▶ **Data for processing**
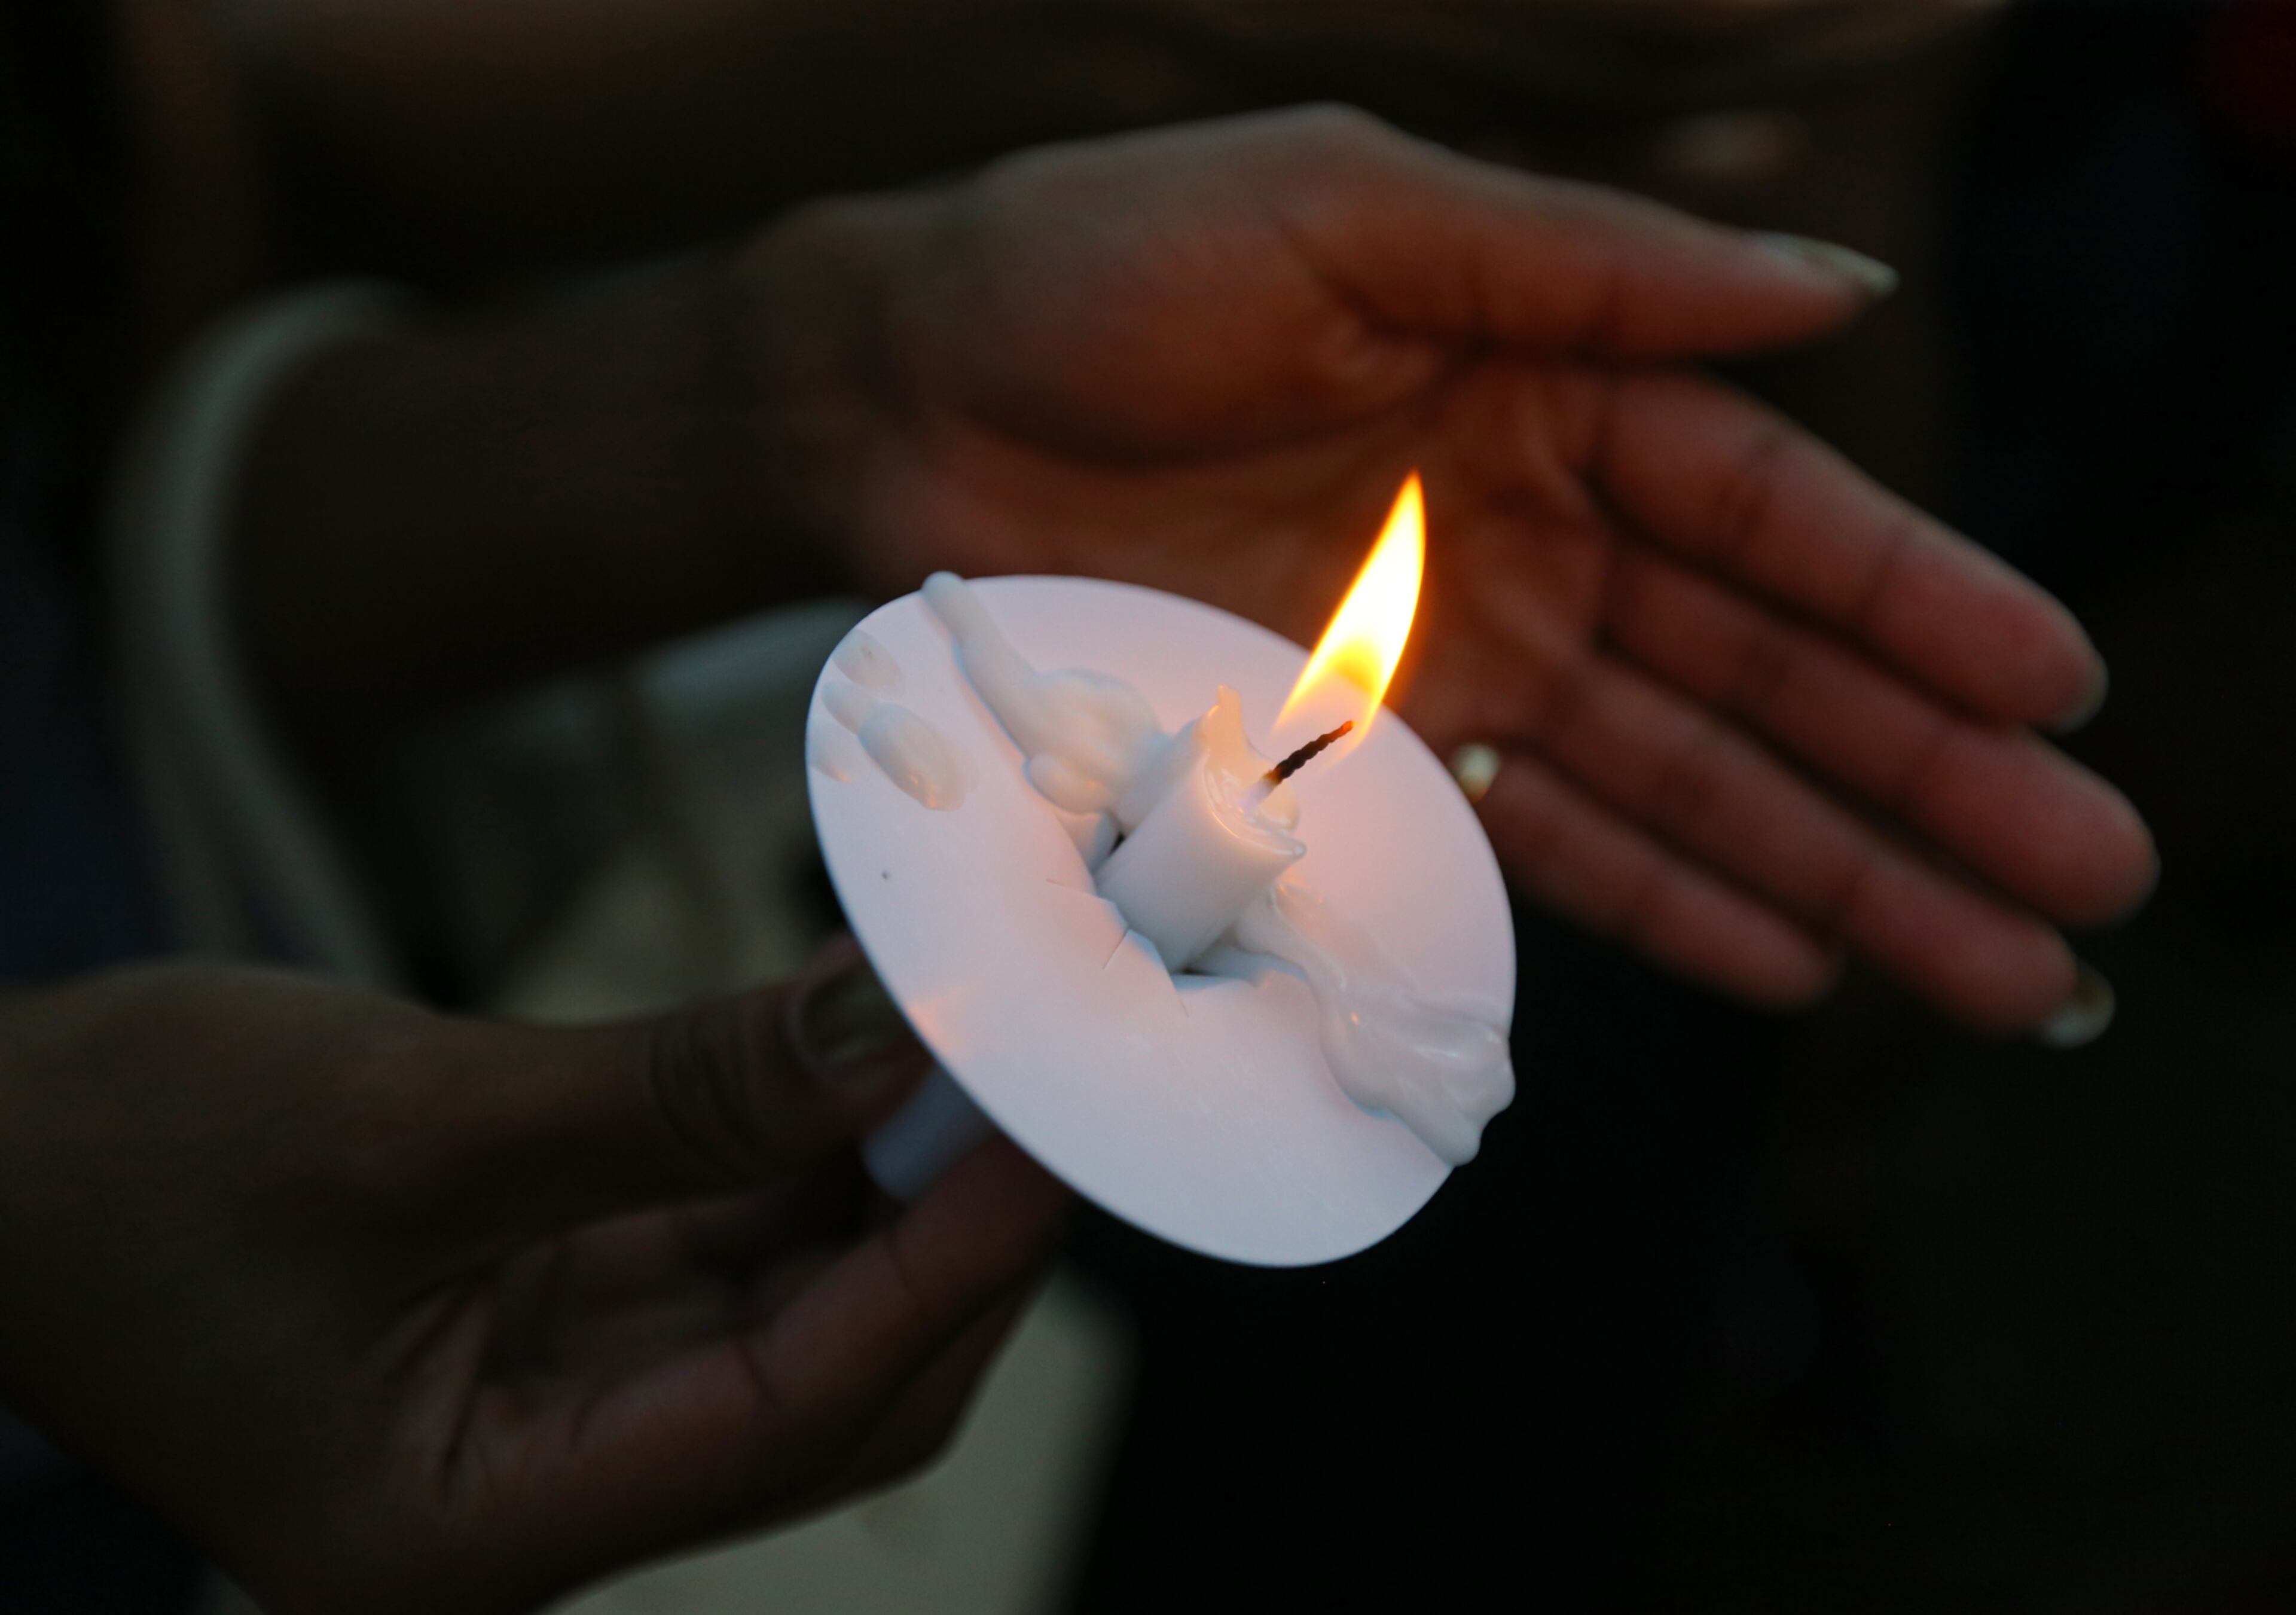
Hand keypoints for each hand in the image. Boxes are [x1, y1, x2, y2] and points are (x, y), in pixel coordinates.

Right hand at [0, 949, 1065, 1614]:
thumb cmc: (117, 1163)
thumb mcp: (411, 1122)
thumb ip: (677, 1094)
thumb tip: (888, 1037)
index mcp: (469, 1536)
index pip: (790, 1416)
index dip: (939, 1272)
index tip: (1043, 1141)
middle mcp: (529, 1501)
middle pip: (821, 1393)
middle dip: (938, 1245)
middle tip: (1034, 1090)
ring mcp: (544, 1414)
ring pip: (790, 1322)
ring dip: (883, 1195)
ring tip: (966, 1063)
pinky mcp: (547, 1320)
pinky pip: (723, 1259)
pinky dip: (801, 1170)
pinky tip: (859, 1075)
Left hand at [757, 106, 2154, 1030]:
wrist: (899, 394)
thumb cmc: (1101, 261)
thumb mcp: (1352, 207)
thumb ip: (1585, 265)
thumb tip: (1831, 294)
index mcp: (1545, 383)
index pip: (1770, 512)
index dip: (1915, 603)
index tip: (2054, 691)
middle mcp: (1523, 533)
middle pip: (1763, 677)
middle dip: (1923, 780)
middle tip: (2080, 885)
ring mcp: (1447, 657)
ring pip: (1679, 784)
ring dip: (1833, 878)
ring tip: (1986, 975)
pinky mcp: (1354, 758)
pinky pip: (1531, 843)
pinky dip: (1658, 906)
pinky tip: (1791, 965)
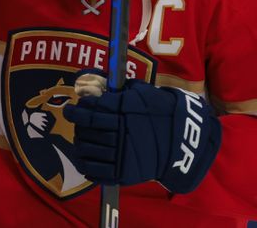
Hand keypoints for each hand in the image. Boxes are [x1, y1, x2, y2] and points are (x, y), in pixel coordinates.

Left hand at [63, 80, 221, 192]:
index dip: (77, 110)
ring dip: (79, 143)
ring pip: (88, 149)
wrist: (184, 139)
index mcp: (123, 111)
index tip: (73, 109)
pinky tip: (83, 158)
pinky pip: (96, 171)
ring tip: (79, 139)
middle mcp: (120, 131)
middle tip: (75, 122)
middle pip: (86, 129)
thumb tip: (97, 84)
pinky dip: (85, 165)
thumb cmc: (161, 111)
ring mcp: (122, 154)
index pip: (90, 110)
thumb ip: (119, 89)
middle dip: (77, 124)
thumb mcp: (142, 92)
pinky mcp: (125, 172)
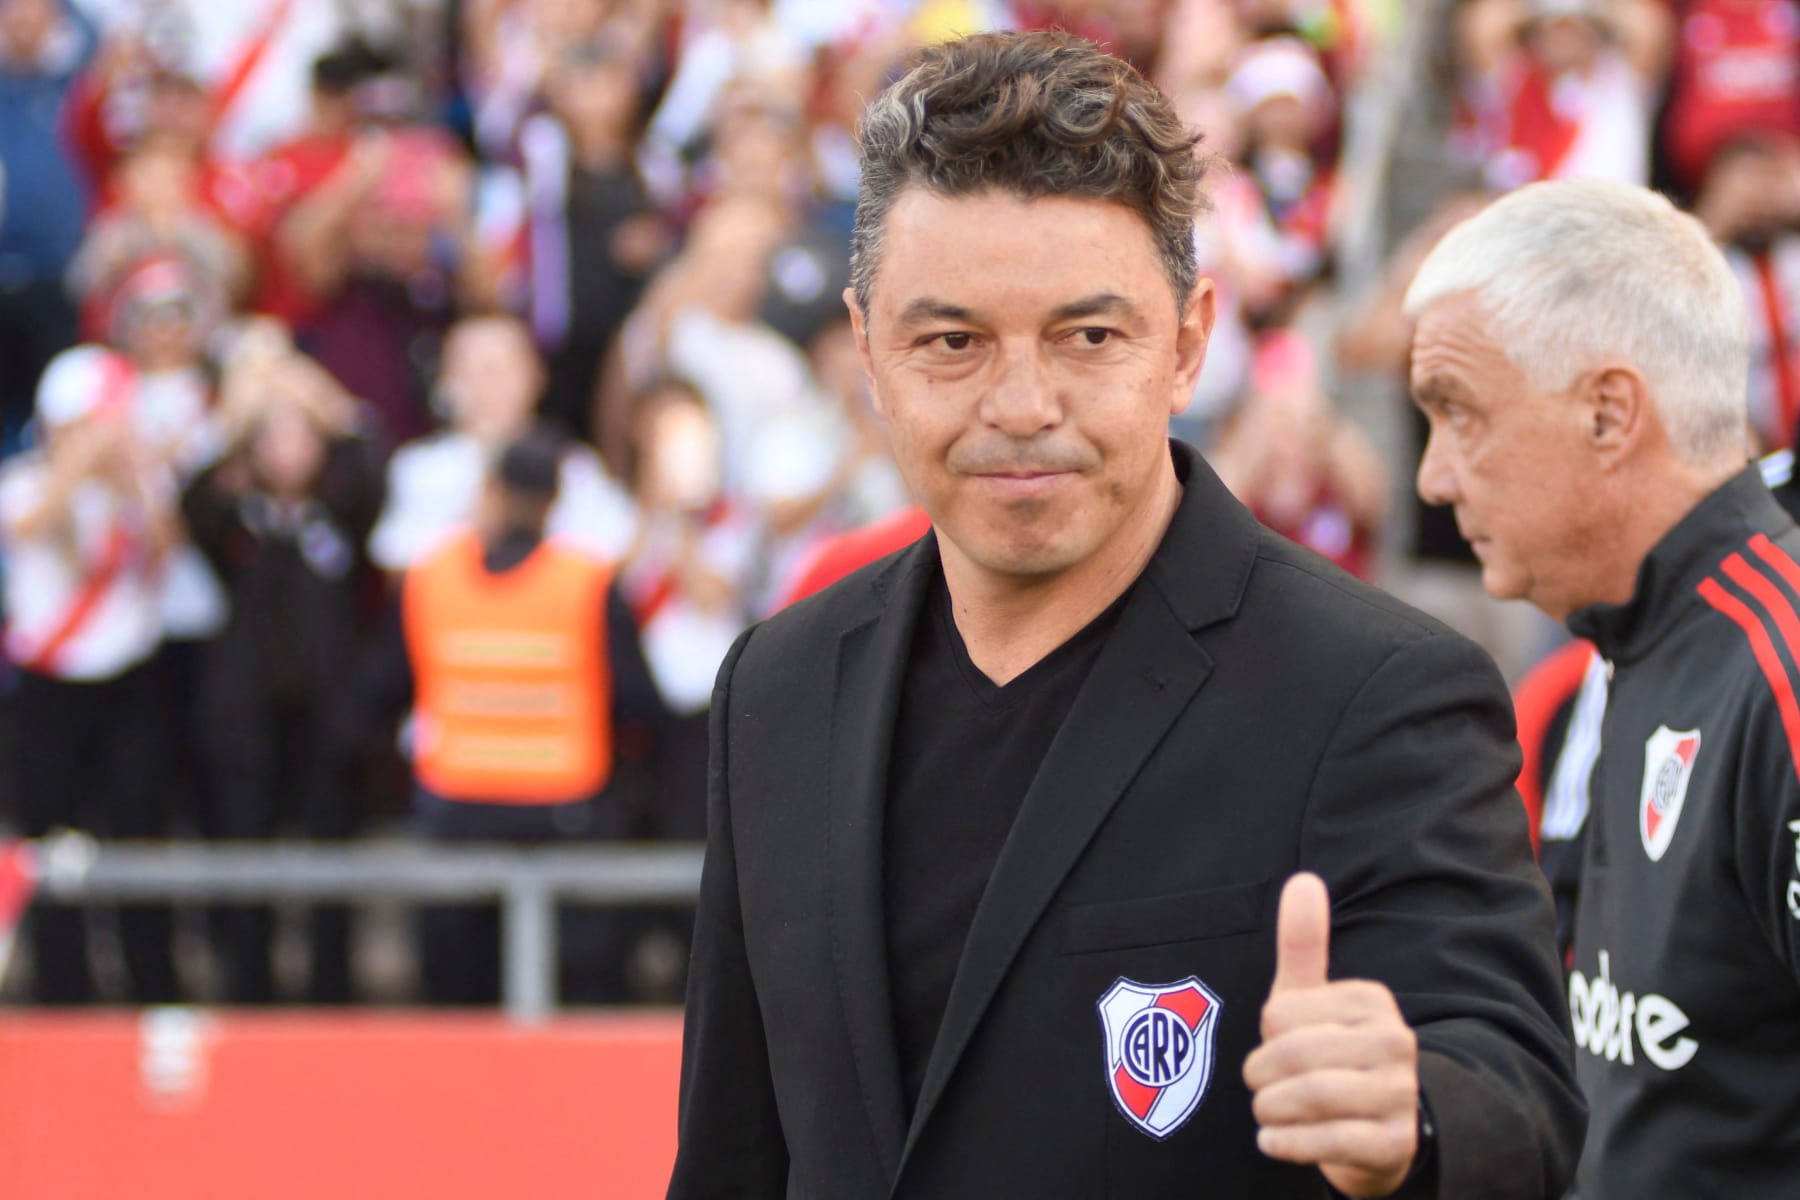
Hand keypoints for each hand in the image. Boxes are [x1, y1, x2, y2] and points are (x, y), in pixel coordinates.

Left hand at [1243, 873, 1419, 1197]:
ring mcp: (1400, 1093)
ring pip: (1307, 1098)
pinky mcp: (1395, 1143)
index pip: (1280, 1014)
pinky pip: (1325, 1141)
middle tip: (1261, 1087)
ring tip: (1268, 1114)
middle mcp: (1395, 1042)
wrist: (1381, 1132)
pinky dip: (1286, 1143)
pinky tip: (1274, 1141)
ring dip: (1270, 1112)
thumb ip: (1303, 945)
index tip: (1277, 1045)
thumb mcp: (1313, 1002)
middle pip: (1292, 1055)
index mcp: (1371, 1001)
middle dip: (1261, 1077)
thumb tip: (1302, 880)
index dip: (1265, 1036)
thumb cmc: (1333, 1056)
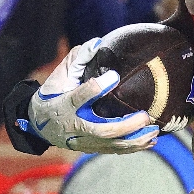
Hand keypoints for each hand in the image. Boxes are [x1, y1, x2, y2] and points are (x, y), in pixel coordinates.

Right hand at [19, 41, 156, 152]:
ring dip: (134, 139)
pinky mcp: (91, 147)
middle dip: (125, 125)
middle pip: (100, 130)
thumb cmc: (54, 94)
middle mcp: (75, 125)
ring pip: (110, 144)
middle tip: (145, 116)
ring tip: (154, 130)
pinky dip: (133, 147)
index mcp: (65, 104)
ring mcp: (83, 140)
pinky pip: (113, 150)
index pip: (80, 97)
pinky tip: (151, 140)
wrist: (39, 123)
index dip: (97, 87)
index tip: (114, 76)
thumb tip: (98, 43)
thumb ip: (78, 58)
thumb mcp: (60, 75)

▶ **Exercise directions**
Return the entries unchanged, save for the pictures, which do not belong in the copy.

▶ **Result of this exercise**
Hand keypoints for each hand in the image. Boxes are [x1, y1, x2, y2] and points are (x, y), in pixel coordinates.

Right hand at [0, 949, 1065, 1614]:
thumb cmc: (117, 1163)
thumb mcp: (411, 1122)
thumb ip: (677, 1094)
thumb tip: (888, 1037)
index mcp: (469, 1536)
index pip: (790, 1416)
index dip: (939, 1272)
index tip: (1043, 1141)
middle mcp: (529, 1501)
middle pip: (821, 1393)
middle dip: (938, 1245)
middle tip: (1034, 1090)
ring mcp: (544, 1414)
ring pip: (790, 1322)
ring dip: (883, 1195)
ring tip: (966, 1063)
pinky mcp: (547, 1320)
pinky pip: (723, 1259)
pinky dip: (801, 1170)
pinky tip: (859, 1075)
Left hand at [757, 106, 2154, 1030]:
wrist: (899, 394)
thumb cmc: (1101, 261)
thumb mcp: (1352, 207)
thumb ip: (1585, 265)
thumb tip: (1831, 294)
index mcp: (1545, 383)
index pip: (1770, 512)
index dip: (1915, 603)
index tip: (2054, 691)
middle mcp: (1523, 533)
middle pip: (1763, 677)
middle dip: (1923, 780)
middle tip: (2080, 885)
ring mcp: (1447, 657)
ring pip: (1679, 784)
ring dip: (1833, 878)
ring tip: (1986, 975)
pinky mcp: (1354, 758)
pinky pip: (1531, 843)
pinky dip: (1658, 906)
pinky tip: (1791, 965)
Hand keypoints for each hand in the image. Boxes are [x1, y1, x2, y2] and points are (x, y), in pixel coordinates.

Left hand at [63, 80, 221, 192]:
index dip: (77, 110)
ring dip: (79, 143)
ring pip: (88, 149)
wrist: (184, 139)
index mcp: (123, 111)
index tip: (73, 109)
pinky tip: (83, 158)
pinky pip: (96, 171)
ring tip: (79, 139)
middle mcp: (120, 131)
middle tip: (75, 122)
middle pip: (86, 129)
thumb tip: (97, 84)
pinky dip: (85, 165)
thumb cmc: (161, 111)
ring mcp: (122, 154)
index pip: (90, 110)
thumb ip: (119, 89)
middle dip: (77, 124)
thumb mcp: (142, 92)
pinky mcp: (125, 172)
Hand keypoints for each hand in the image. Boxes are [x1, y1, x2, y2] and points are (x, y), in pixel coordinates.

Left hand at [1243, 873, 1419, 1197]:
ring mcp: (1400, 1093)
ring pip: (1307, 1098)
pinky mcp: (1395, 1143)
index pip: (1280, 1014)
pinky pip: (1325, 1141)
middle tip: (1261, 1087)
ring tip: (1268, 1114)
middle mcp: (1395, 1042)
wrist: (1381, 1132)
pinky dip: (1286, 1143)
pinky tip: (1274, 1141)
ring dip: (1270, 1112)
thumb ip: (1303, 945)
index tip: (1277, 1045)
thumb mcp: (1313, 1002)
middle pip: (1292, 1055)
index mcp: (1371, 1001)
middle dip: (1261, 1077)
thumb tip: (1302, 880)
index dip: (1265, 1036)
thumb cmc: (1333, 1056)
Hand keypoints for each hand in the image. Boxes are [x1, y1, x2, y2] and points are (x, y), in pixel coordinates.

Right hand at [19, 41, 156, 152]:
ring dip: (134, 139)
pinky mcp: (91, 147)
middle dip: (125, 125)
middle pip: (100, 130)
thumb cmc: (54, 94)
middle mcp: (75, 125)
ring pip: (110, 144)
middle tip: (145, 116)
ring tip: (154, 130)
pinky dip: (133, 147)
index mcp: (65, 104)
ring mcp: (83, 140)
pinky pip: (113, 150)
index pip: (80, 97)
pinky tip: (151, 140)
wrist: (39, 123)
index dip: (97, 87)
index tip: (114, 76)
thumb tip: (98, 43)
thumb ip: (78, 58)
thumb mcp: (60, 75)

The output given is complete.